The final event of LA Times’ The Taste was hosted by Pulitzer prize-winning food critic Jonathan Gold and Kris Yenbamroong of the much-lauded Night + Market Thai restaurant. That means there were plenty of interesting dishes to try. There was a big crowd, so I ended up doing a lot of socializing. By the time I finished yapping, a few places had run out of food. Great food. Like Badmaash’s goan pork curry. When Chef Phillip Frankland Lee told me they didn’t have any salmon sashimi at Oh Man! Ramen, I looked up at the sign and looked at him pointedly. He and his new partner gave me a look that made it clear they had spent the whole night explaining why they didn’t have ramen.
It was a Top Chef heavy night, with at least five former contestants on hand, including Phillip Franklin Lee. Nyesha Arrington gave a cooking demo near the end of the night. Katsuji Tanabe of Mexikosher was cooking an enormous pan of brisket for his suadero tacos, and they were even grinding the corn right there on the spot for their handmade tortillas. There was a small altar set up to Jonathan Gold in the hopes of getting a restaurant review. Maple Block Meat Co. also went with brisket, cooking it in more of a ranch style. Joining in the meat fest was Simbal, with their Chile Grilled ribs with caramel and fish sauce.
Another kosher spot is Ditmas by Alex Reznik, which was serving a delicious corn agnolotti with “dirty” smoked meat. I was remiss in not asking why it was dirty. Chef Marcel Vigneron gave us our second taste from his new place, Wolf. It is a dish off of their menu called “Smoked Bowl,” consisting of tomato sofrito, farmers market corn, beans, sweet peppers, cilantro and lime (I checked out the menu – $13 bucks. $5 to add shrimp. Not bad). Chef Sang Yoon from Lukshon had the misfortune of being right next to Slapfish, whose lobster burgers created a line that wrapped around Lukshon’s booth almost obscuring it. But I am intrepid and found my way to the Chef just as a girl asked him,”Is that all you have?” He replied good-naturedly, “What else do I need?” Seriously, Lukshon was DTF with their Duck XO Granola, Tamarind gastrique, Foie Gras mousse. They didn’t need anything more.
Herringbone from Santa Monica served a delicate ono sashimi with mojo verde, pineapple, pickled mushrooms and crispy shallot. Hyde Sunset also had a subtle yet complex dish called Vitello Tonatto — Roasted veal, tuna dijonnaise, capers, pickled shallots, cucumber, and mustard greens with a pumpernickel crouton. For kitsch value, it was served in little tuna cans. Knead & Co. Pasta Bar thrilled me with Chef Bruce Kalman’s unrivaled meatballs. The addition of polenta took it to a whole different level.

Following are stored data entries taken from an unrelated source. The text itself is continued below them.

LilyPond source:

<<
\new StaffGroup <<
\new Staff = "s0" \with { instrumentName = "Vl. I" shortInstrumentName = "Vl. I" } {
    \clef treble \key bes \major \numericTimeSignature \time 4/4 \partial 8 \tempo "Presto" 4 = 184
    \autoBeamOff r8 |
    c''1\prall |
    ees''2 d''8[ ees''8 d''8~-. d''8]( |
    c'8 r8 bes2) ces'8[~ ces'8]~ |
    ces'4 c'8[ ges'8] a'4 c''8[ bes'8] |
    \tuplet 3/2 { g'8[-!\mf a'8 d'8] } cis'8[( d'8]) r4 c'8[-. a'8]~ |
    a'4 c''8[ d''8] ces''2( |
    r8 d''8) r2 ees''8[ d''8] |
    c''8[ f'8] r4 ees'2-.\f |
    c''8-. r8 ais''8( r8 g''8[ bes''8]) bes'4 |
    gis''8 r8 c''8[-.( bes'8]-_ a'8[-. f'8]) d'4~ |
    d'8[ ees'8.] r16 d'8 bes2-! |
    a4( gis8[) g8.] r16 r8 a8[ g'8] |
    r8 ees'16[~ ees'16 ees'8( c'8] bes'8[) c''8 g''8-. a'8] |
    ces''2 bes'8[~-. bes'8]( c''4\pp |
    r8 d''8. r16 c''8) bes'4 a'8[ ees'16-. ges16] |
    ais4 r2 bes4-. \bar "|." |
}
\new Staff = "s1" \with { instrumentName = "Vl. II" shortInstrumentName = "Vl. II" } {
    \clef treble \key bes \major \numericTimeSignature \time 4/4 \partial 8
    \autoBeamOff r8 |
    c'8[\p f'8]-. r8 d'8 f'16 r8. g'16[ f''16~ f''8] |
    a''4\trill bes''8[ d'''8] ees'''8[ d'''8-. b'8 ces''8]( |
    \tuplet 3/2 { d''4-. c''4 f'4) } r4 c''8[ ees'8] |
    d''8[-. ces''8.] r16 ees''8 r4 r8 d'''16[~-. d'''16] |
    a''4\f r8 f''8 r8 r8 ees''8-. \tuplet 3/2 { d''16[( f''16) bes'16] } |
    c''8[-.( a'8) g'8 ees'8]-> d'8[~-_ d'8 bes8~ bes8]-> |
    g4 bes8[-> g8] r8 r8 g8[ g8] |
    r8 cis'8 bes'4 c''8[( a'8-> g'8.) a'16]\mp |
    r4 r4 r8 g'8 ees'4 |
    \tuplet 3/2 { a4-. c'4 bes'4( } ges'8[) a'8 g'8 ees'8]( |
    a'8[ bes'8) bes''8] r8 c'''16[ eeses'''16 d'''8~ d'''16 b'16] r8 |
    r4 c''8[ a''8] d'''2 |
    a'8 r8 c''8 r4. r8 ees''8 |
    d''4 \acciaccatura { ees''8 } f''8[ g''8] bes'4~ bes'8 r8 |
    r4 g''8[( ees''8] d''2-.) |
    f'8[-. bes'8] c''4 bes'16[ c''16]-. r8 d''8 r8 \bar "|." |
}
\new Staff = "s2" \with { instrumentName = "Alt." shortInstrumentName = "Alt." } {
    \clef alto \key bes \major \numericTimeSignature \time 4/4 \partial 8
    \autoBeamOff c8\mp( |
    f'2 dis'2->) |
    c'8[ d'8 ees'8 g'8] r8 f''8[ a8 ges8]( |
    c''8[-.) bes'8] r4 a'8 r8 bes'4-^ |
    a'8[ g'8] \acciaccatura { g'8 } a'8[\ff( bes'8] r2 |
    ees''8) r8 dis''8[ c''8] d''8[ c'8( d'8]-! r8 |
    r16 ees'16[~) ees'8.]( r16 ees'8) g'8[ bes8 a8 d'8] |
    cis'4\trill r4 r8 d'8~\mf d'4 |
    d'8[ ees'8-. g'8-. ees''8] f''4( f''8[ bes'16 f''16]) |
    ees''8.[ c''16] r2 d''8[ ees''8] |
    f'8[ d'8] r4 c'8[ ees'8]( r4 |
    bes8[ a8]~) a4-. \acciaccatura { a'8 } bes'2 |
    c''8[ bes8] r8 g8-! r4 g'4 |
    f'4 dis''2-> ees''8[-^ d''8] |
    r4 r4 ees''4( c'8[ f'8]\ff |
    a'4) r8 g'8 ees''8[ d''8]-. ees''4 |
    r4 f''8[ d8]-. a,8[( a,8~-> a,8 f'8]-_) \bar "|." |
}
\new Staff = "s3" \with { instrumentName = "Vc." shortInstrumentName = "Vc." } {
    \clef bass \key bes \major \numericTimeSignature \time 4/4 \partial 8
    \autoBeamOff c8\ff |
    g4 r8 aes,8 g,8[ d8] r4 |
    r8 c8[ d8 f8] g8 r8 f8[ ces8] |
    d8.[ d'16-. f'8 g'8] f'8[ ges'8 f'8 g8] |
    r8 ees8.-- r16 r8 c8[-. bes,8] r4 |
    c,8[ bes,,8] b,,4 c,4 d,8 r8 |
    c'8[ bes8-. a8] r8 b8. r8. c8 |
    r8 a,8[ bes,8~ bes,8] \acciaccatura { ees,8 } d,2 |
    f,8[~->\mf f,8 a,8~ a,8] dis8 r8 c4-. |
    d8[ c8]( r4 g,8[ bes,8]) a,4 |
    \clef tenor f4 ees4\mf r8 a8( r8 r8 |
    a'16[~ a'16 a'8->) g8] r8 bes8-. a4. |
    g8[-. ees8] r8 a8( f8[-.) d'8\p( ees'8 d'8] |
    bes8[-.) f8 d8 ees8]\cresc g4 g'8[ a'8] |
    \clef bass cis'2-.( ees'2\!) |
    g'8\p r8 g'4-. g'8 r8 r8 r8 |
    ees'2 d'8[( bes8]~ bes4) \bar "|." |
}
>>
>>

And whither Jonathan Gold goest, Jitlada will go. It’s always nice to see Jazz and her brother Tui. I eyed their plate of dry curry and chicken larb with trepidation. Jazz, who was waving around a bottle of extra spicy hot sauce for those needing a boost, assured me “It is not that hot this time.” So I started eating it and suddenly my head caught fire and I ran over to the Choctal ice cream booth. There was a line, but the rep saw me and lobbed a cup of Tahitian vanilla at me, shouting, “Sorry folks! We have a Thai food emergency!” I tore into it without even using a spoon.
I realized then that Jazz is Lucy von Pelt to my Charlie Brown. Every year she promises, “Eat the larb. It is not so hot this time.” Just like Lucy saying, “Kick the football. I won’t pull it away.” And every year, I run for the football and fall flat on my face.
There weren’t a lot of sweets there, but like Choctal it was all about the ice cream. Burbank locals Quenelle served sweet cream ice cream with citrus bread pudding and Bulgarini brought a large selection of gelato. People flocked to Grand Marnier for a taste of their raspberry peach sparkling Italian lemonade with fresh mint and raspberries. We suspect much of the excitement was about their orb-shaped glasses.